The Second Circuit late last week granted Apple an administrative stay in its e-book price-fixing case, but in a blistering opposition motion, 33 state attorneys have made their feelings known: Apple, they claim, is blatantly stonewalling. “What Apple really wants is to delay its damages trial at all costs, and it knows that if it can bait this Court into granting any sort of stay—even a short administrative stay—Apple can blow up the trial date that marks the culmination of years’ worth of district-court litigation,” reads a motion from the attorneys. “This Court should not countenance such gamesmanship.”

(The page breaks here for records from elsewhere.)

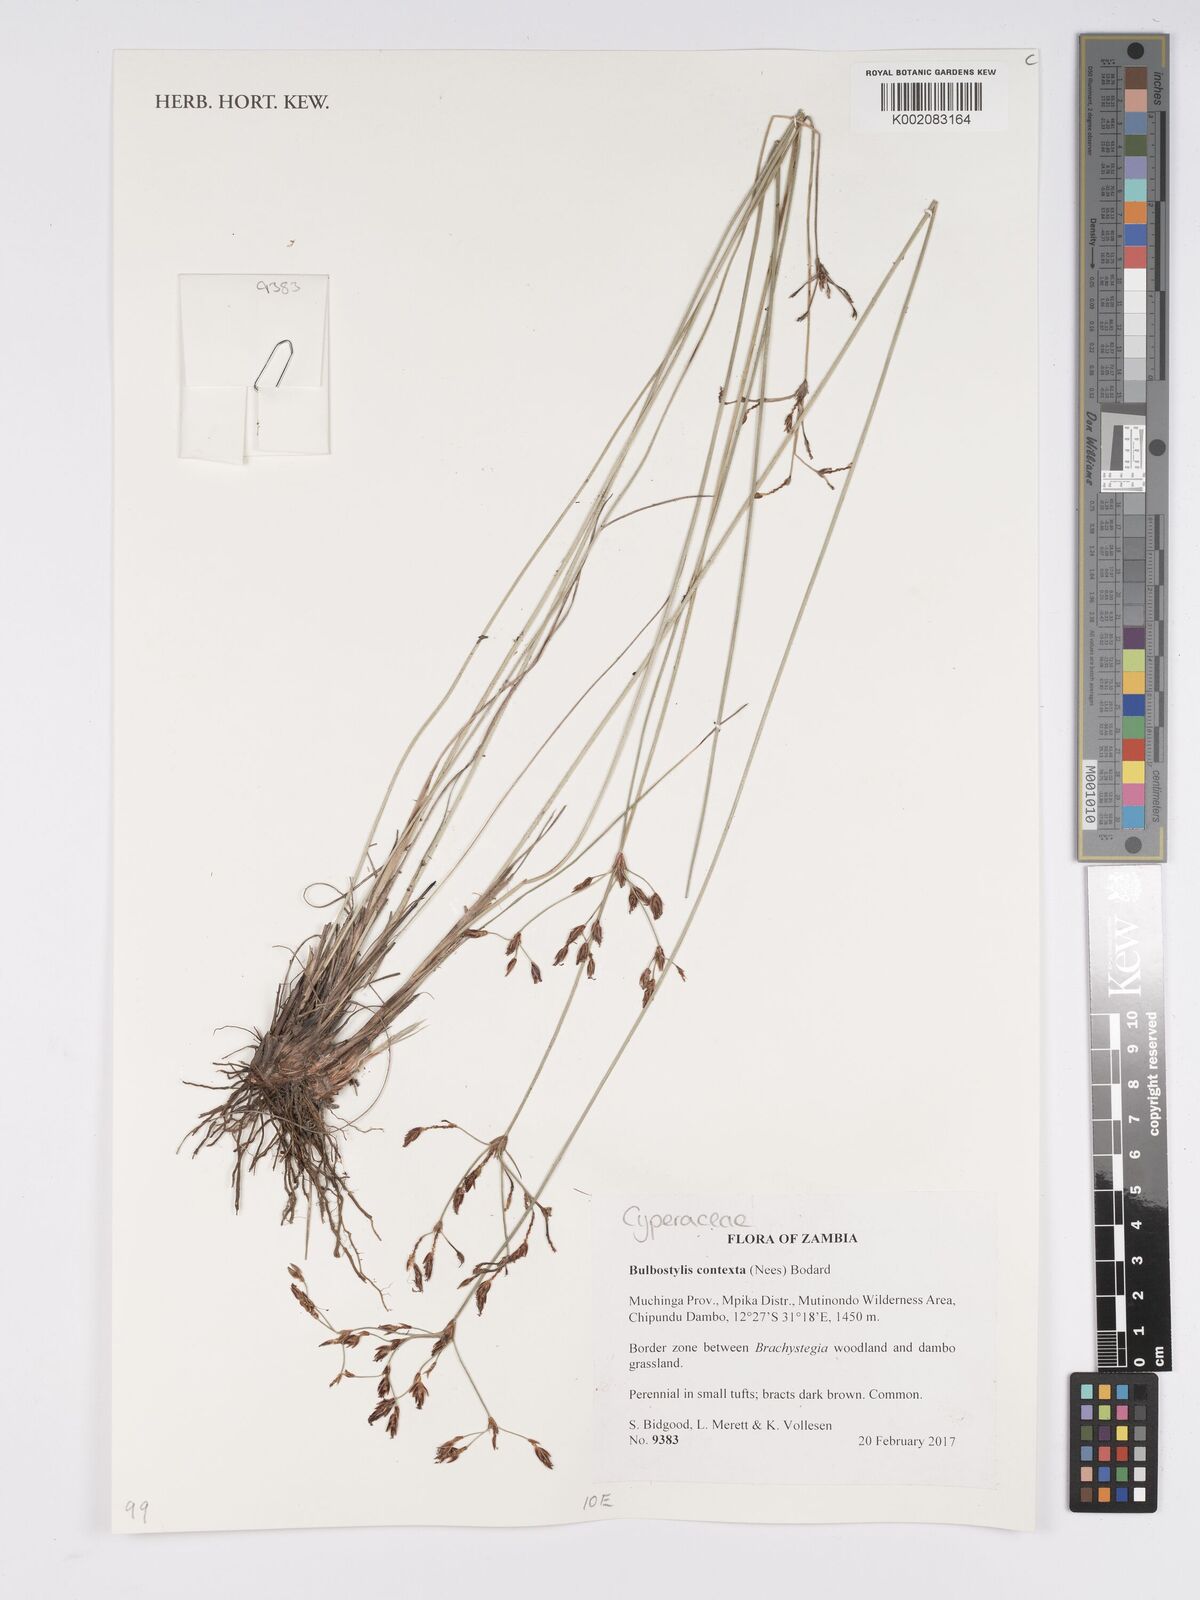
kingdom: Plantae
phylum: Tracheophyta
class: Liliopsida
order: Poales
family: Cyperaceae
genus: Bulbostylis
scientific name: Bulbostylis contexta
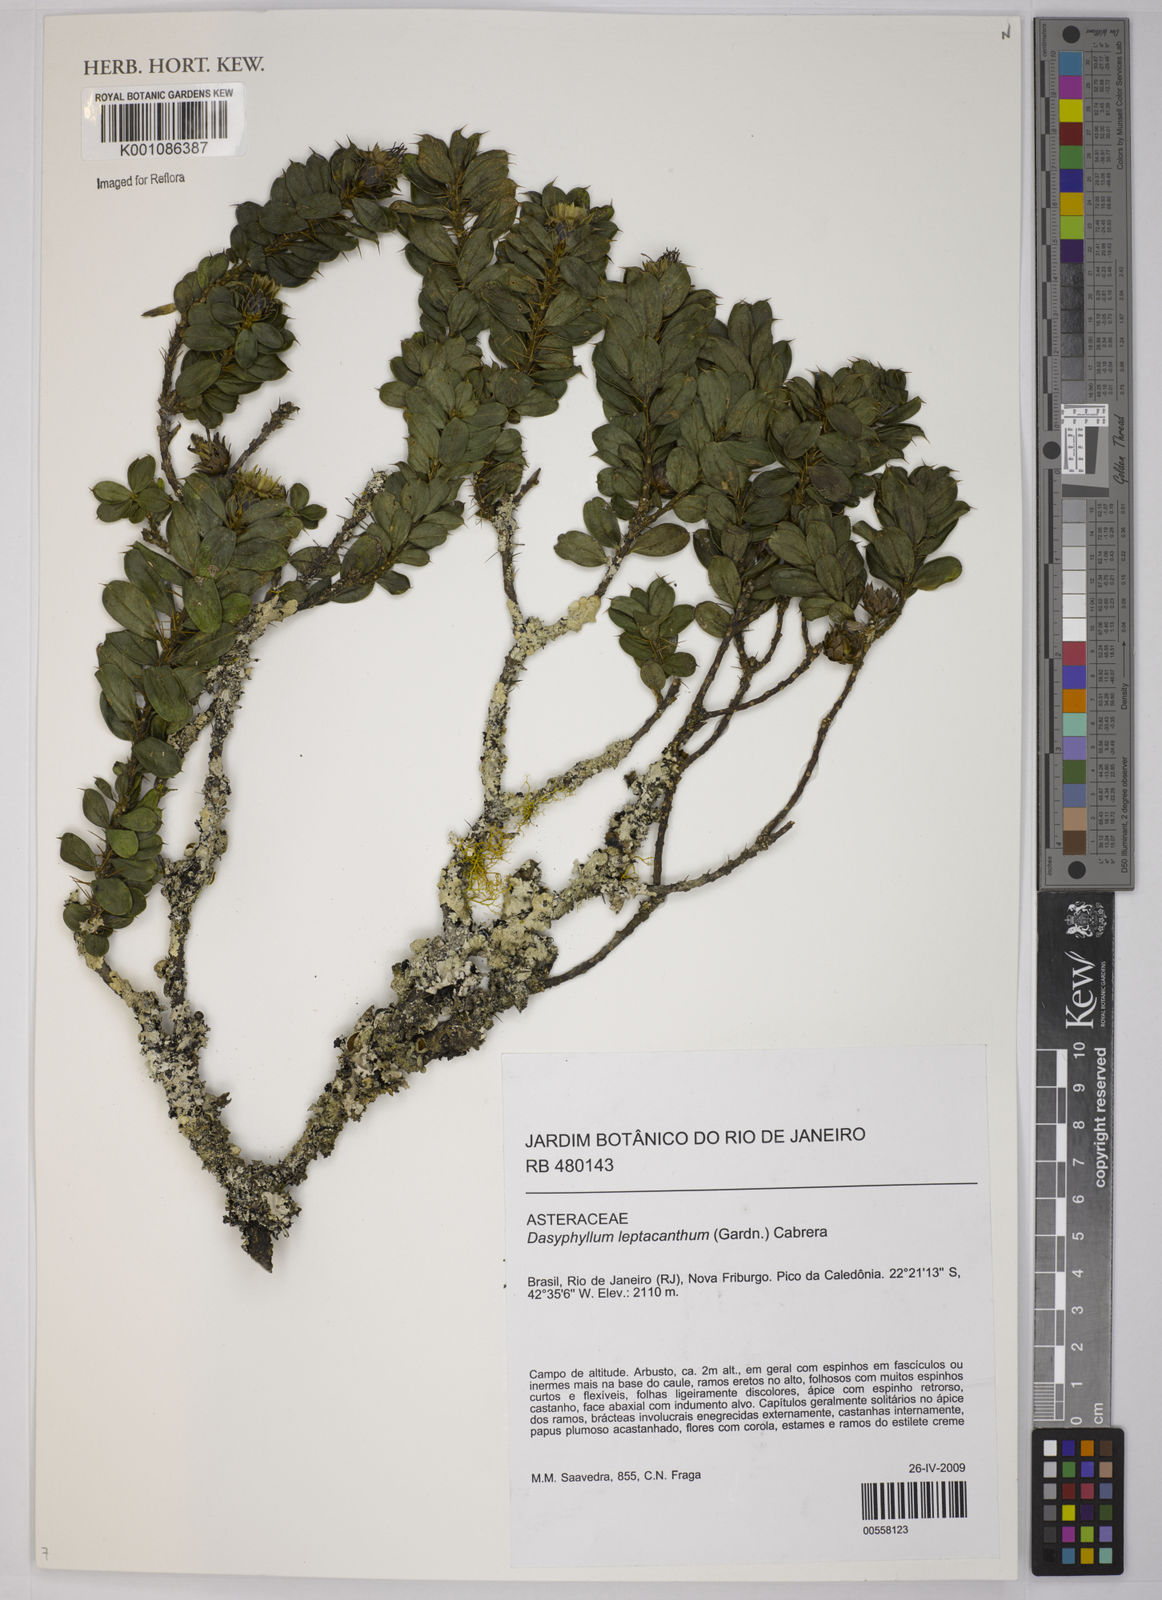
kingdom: Plantae
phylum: Tracheophyta
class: Magnoliopsida
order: Asterales
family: Asteraceae
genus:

Despite the states’ strong opposition, however, Apple was given a temporary reprieve from the Second Circuit while it reviews Judge Denise Cote's decision to deny Apple’s request for a stay of all proceedings pending its various appeals, including appeals of two key rulings against Apple last month, and to proceed with class notification.
Apple attorneys insist that a stay of all proceedings should be granted because, if Apple prevails on any of its appeals the litigation "will radically change." Most urgently, Apple claims that class notification should be stayed, because if Apple prevails on its appeal, notifying "millions of current or prospective Apple customers that they may have been subjected to a price-fixing scheme," would damage Apple's reputation "in a way that cannot be repaired."
But “the alleged emergency” the states told the Second Circuit, is no emergency at all—merely a transparent attempt to stall. The states have argued—and Judge Cote agreed—that Apple was already allowed to delay the class notification process significantly, moving it from fall of 2012, until after its June 2013 liability trial. But most glaringly, there is no “irreparable harm” at stake to Apple.
“E-book consumers already have received two notices that are materially indistinguishable from the forthcoming notice that stirred Apple’s unpunctual demand for emergency relief,” the states told the court. “And even if consumers ignored those prior notices, they likely would have read or heard about the antitrust judgment, which was reported in every newspaper from Bangor to Seattle.”
While it is unclear how long the stay will last, the states concede that the July 14 trial date is now all but lost, acknowledging that "even a single day’s stay" would likely postpone the joint trial on damages. And that, they claim, is precisely Apple's goal. “It is apparent that Apple views delinquency as an optimal litigation strategy,” the states claim.
This is not the first time Apple has been accused of dubiously stalling the case. At the end of 2013, DoJ attorneys accused Apple of "trumping up" concerns with its external monitor. That claim eventually led to Apple's first administrative stay from the Second Circuit, but Apple's bid to stay the monitor was nixed by the Second Circuit.